I don't think it is "time travel" any more than other means actually available* to some small extent now that slow one's rate of aging as measured by clocks on earth. Yes conceptually it is possible by accelerating for a few years at the few Gs max the body can tolerate for more than an hour, so you could in principle live to die 200 years by earth's clocks after your birth, but actually being the "traveling twin" to do that probable would cost more than a year of the world's total GDP, so will not be done, even if technically possible.
Much more probable of actually being done is learning the detail of how bears do hibernate for many months and some of that knowledge being applied to humans so they can live to see their great, great grand children and the nature of the world that will exist then. Or an application of that knowledge may be government financed to reduce the food and other cost of colonizing Mars, etc.

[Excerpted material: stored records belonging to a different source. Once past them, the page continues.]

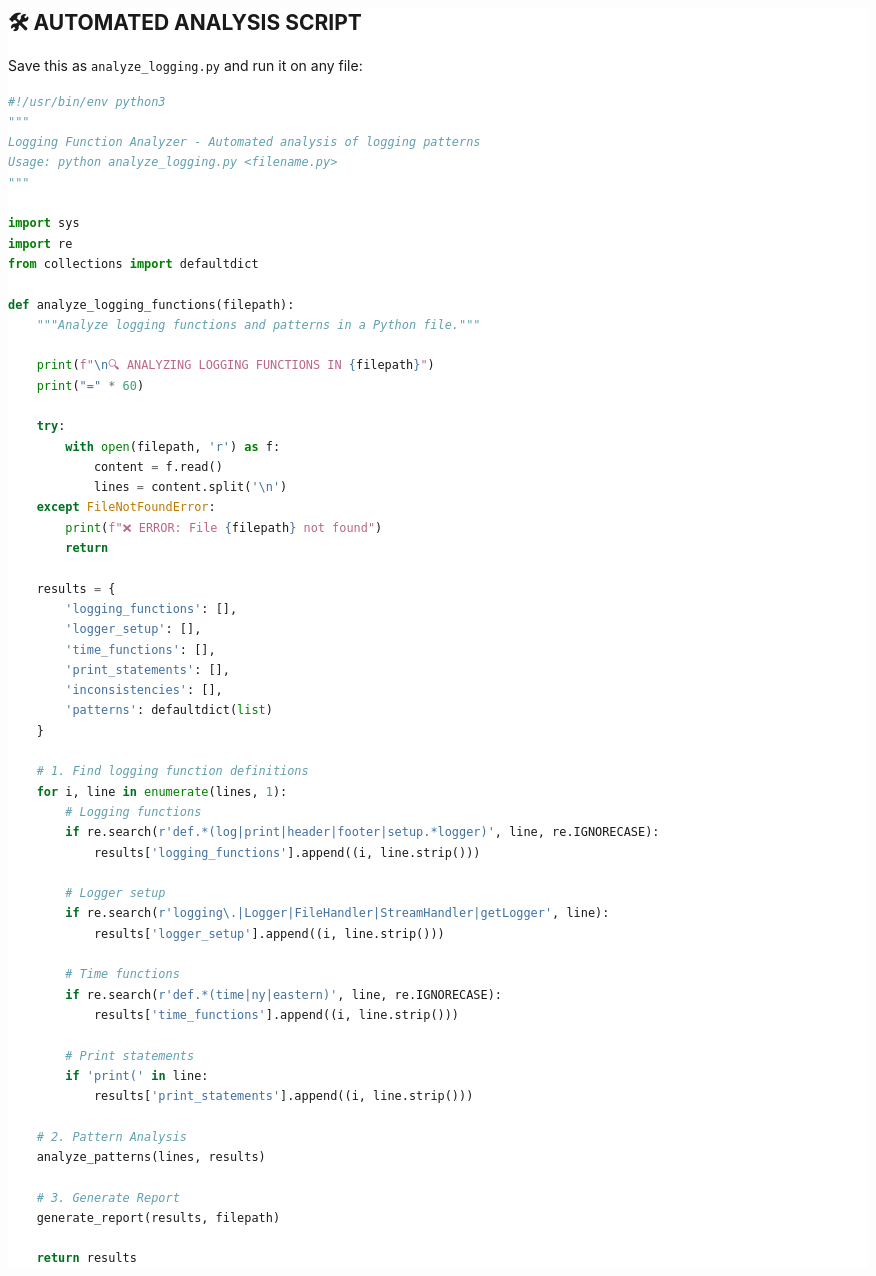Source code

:## 🛠️ AUTOMATED ANALYSIS SCRIPT

Save this as `analyze_logging.py` and run it on any file:

```python
#!/usr/bin/env python3
"""
Logging Function Analyzer - Automated analysis of logging patterns
Usage: python analyze_logging.py <filename.py>
"""

import sys
import re
from collections import defaultdict

def analyze_logging_functions(filepath):
    """Analyze logging functions and patterns in a Python file."""
    
    print(f"\n🔍 ANALYZING LOGGING FUNCTIONS IN {filepath}")
    print("=" * 60)
    
    try:
        with open(filepath, 'r') as f:
            content = f.read()
            lines = content.split('\n')
    except FileNotFoundError:
        print(f"❌ ERROR: File {filepath} not found")
        return
    
    results = {
        'logging_functions': [],
        'logger_setup': [],
        'time_functions': [],
        'print_statements': [],
        'inconsistencies': [],
        'patterns': defaultdict(list)
    }
    
    # 1. Find logging function definitions
    for i, line in enumerate(lines, 1):
        # Logging functions
        if re.search(r'def.*(log|print|header|footer|setup.*logger)', line, re.IGNORECASE):
            results['logging_functions'].append((i, line.strip()))
        
        # Logger setup
        if re.search(r'logging\.|Logger|FileHandler|StreamHandler|getLogger', line):
            results['logger_setup'].append((i, line.strip()))
        
        # Time functions
        if re.search(r'def.*(time|ny|eastern)', line, re.IGNORECASE):
            results['time_functions'].append((i, line.strip()))
        
        # Print statements
        if 'print(' in line:
            results['print_statements'].append((i, line.strip()))
    
    # 2. Pattern Analysis
    analyze_patterns(lines, results)
    
    # 3. Generate Report
    generate_report(results, filepath)
    
    return results

```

In both cases no one is Traveling into a future that does not yet exist. We all are Traveling into future as it becomes the present. But via space ships or suspended animation, one can live longer or "age more slowly" by Earth's clocks.
I have asked you before if you call suspended animation "time travel" - no reply yet, but I'll wait. There is no logical or rational reason I can see /understand why only one of these two methods of slowing the aging process should be called "time travel" and not the other. If you can tell me one, please do.
It is not that the laws of physics do not prohibit time travel (or dozen of the other concepts in science fiction) - it is the simple fact that there is no where to travel too as neither the future or the past exists ANYWHERE now. One once did and the other some day will be our "now." The laws of physics do not prohibit travel to the apex of a sphere. - What prohibits that is that there is nowhere an apex of a sphere to travel to.
* The drugs inducing coma and lowering whole body temperature as used mainly with brain and open heart replacement surgery, which takes most of a day to do.